### Directions for this task:
Could you swap every "bbox" in the material below for "bounding box", keep everything else the same, and leave the pictures out of your answer?

[Element box records]
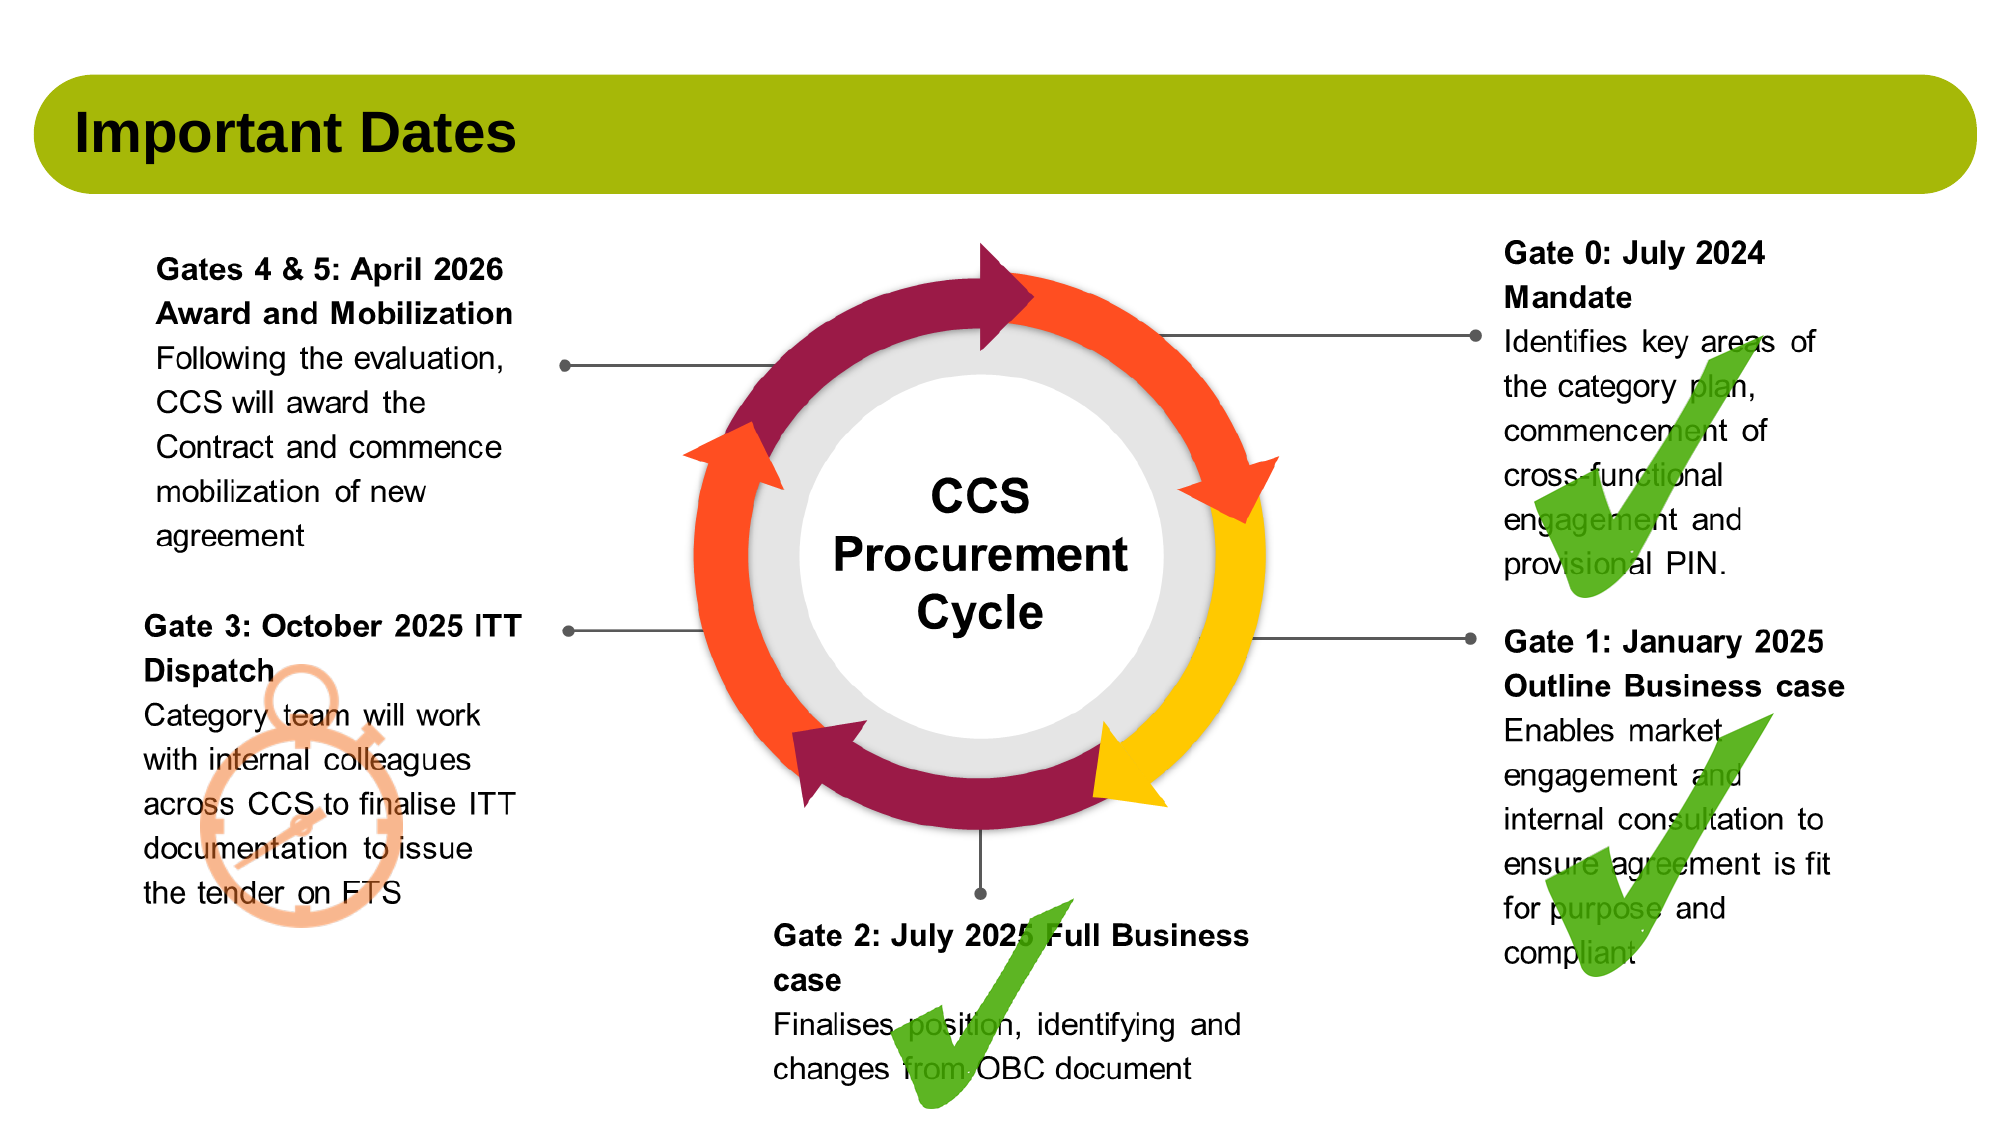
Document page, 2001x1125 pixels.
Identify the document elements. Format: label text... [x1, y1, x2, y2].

title Important Dates [74, 94, 1647, 182]
picture [123, 210, 1877, 1109]
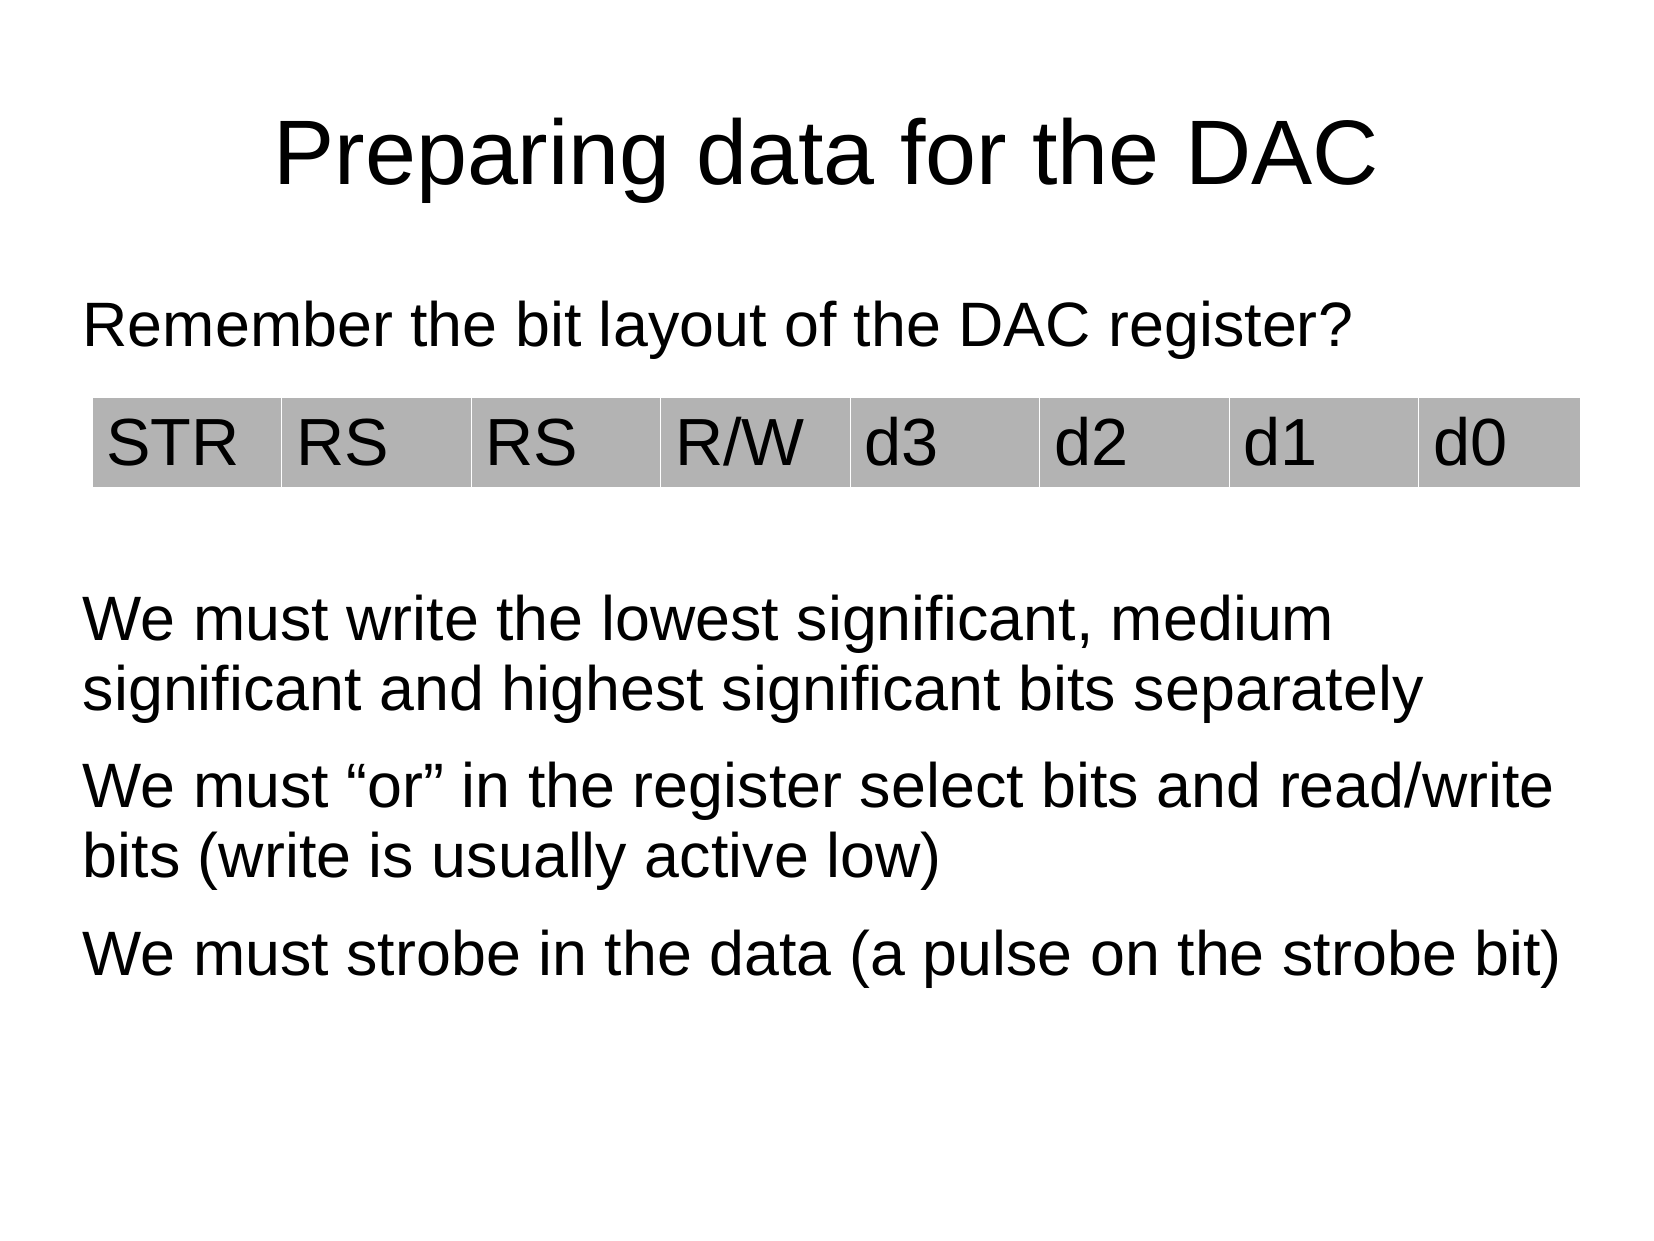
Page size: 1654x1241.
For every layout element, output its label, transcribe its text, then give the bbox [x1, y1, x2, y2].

table_header d3 [851, 398, 1039, 487]
title Preparing data for the DAC [82, 49, 1571, 257]
table_header RS [472, 398, 660, 487]
table_header STR [93, 398, 281, 487]
table_header R/W [661, 398, 850, 487]
list Remember the bit layout of the DAC register? We must write the lowest significant, medium significant and highest significant bits separately We must “or” in the register select bits and read/write bits (write is usually active low) We must strobe in the data (a pulse on the strobe bit) [82, 290, 1571, 1010]
table_header d1 [1230, 398, 1418, 487]
table_header RS [282, 398, 471, 487]
table_header d0 [1419, 398, 1580, 487]
table_header d2 [1040, 398, 1229, 487]
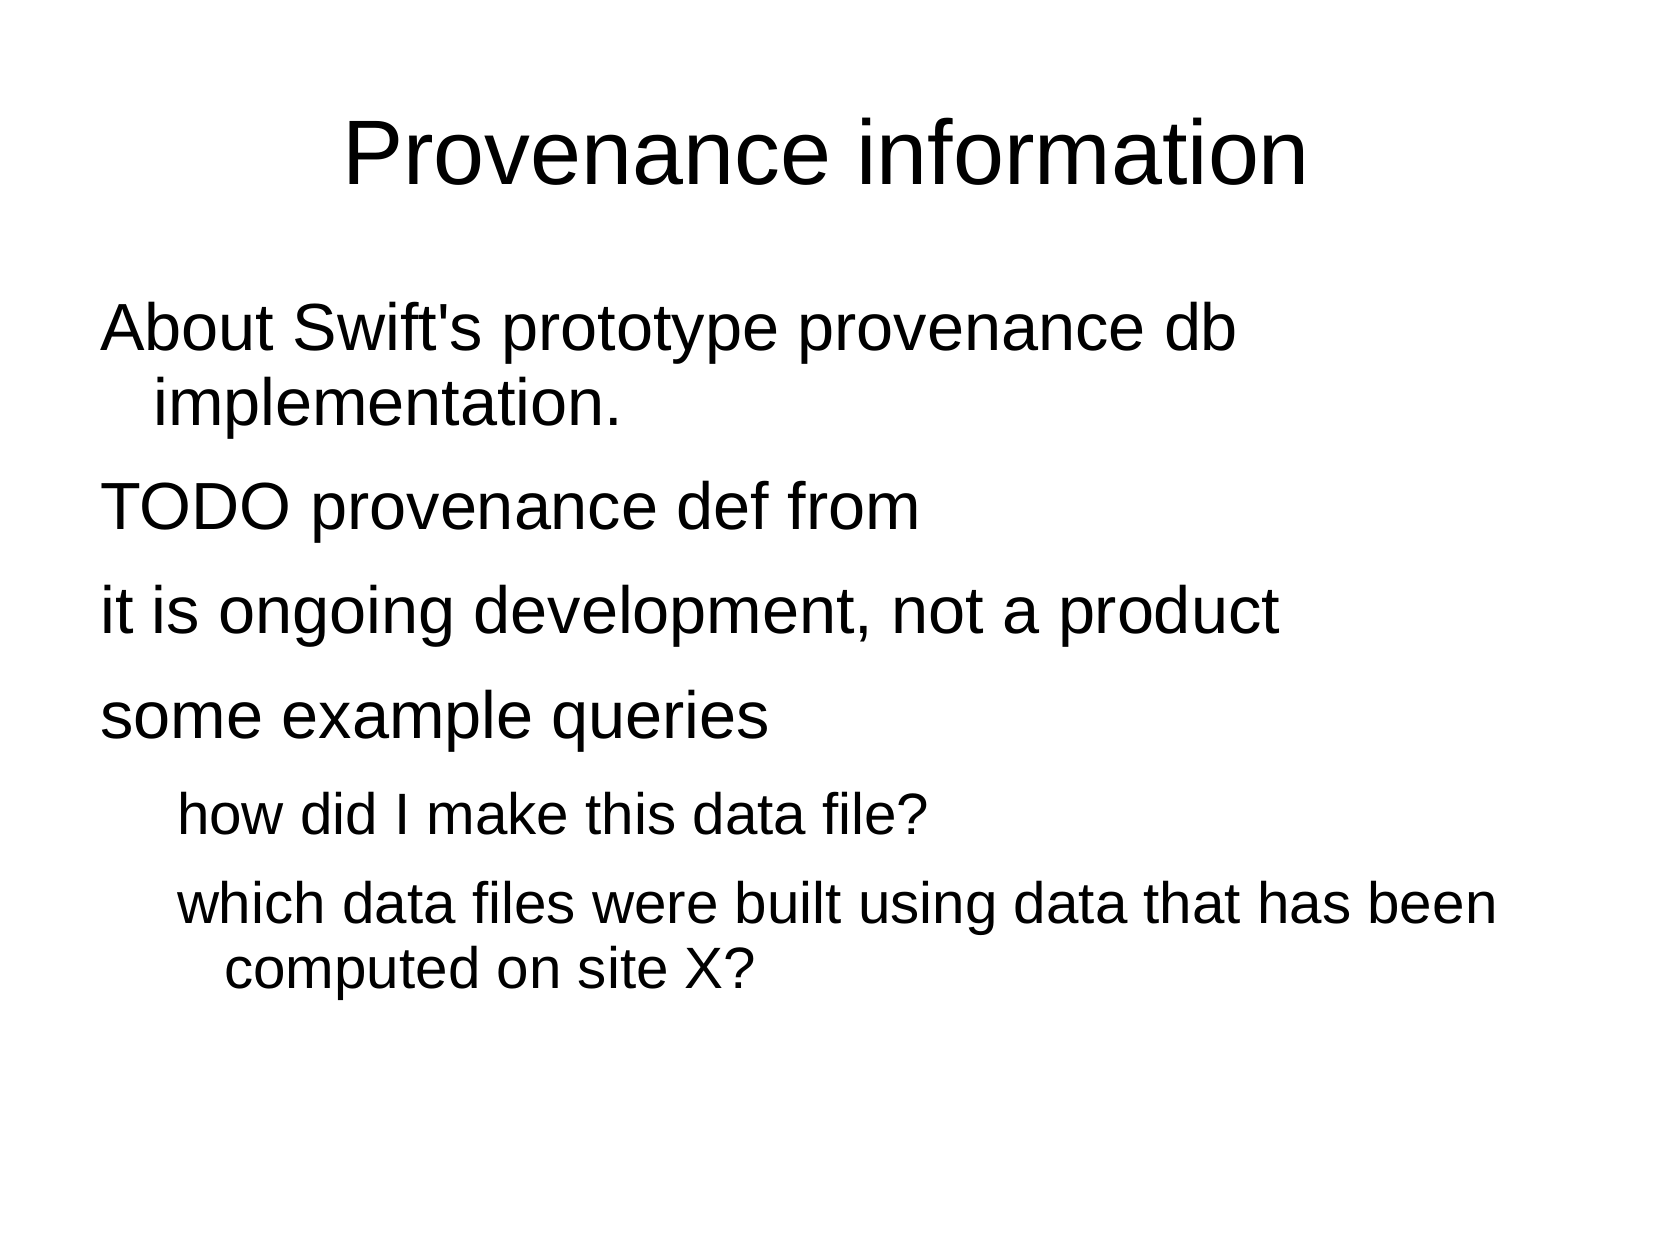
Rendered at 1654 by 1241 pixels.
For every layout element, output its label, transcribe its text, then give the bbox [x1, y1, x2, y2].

### Result of the task:
Document page, 2001x1125 pixels.
Identify the document elements. Format: label text... [x1, y1, x2, y2].

title Important Dates [74, 94, 1647, 182]
picture [123, 210, 1877, 1109]
Page size: 1654x1241.
For every layout element, output its label, transcribe its text, then give the bounding box [x1, y1, x2, y2].

table_header d3 [851, 398, 1039, 487]
title Preparing data for the DAC [82, 49, 1571, 257]
table_header RS [472, 398, 660, 487]
table_header STR [93, 398, 281, 487]
table_header R/W [661, 398, 850, 487]
list Remember the bit layout of the DAC register? We must write the lowest significant, medium significant and highest significant bits separately We must “or” in the register select bits and read/write bits (write is usually active low) We must strobe in the data (a pulse on the strobe bit) [82, 290, 1571, 1010]
table_header d1 [1230, 398, 1418, 487]
table_header RS [282, 398, 471, 487]
table_header d0 [1419, 398, 1580, 487]
table_header d2 [1040, 398, 1229, 487]
Rendered at 1654 by 1241 pixels.
For every layout element, output its label, transcribe its text, then give the bounding box [x1, y1, x2, y2].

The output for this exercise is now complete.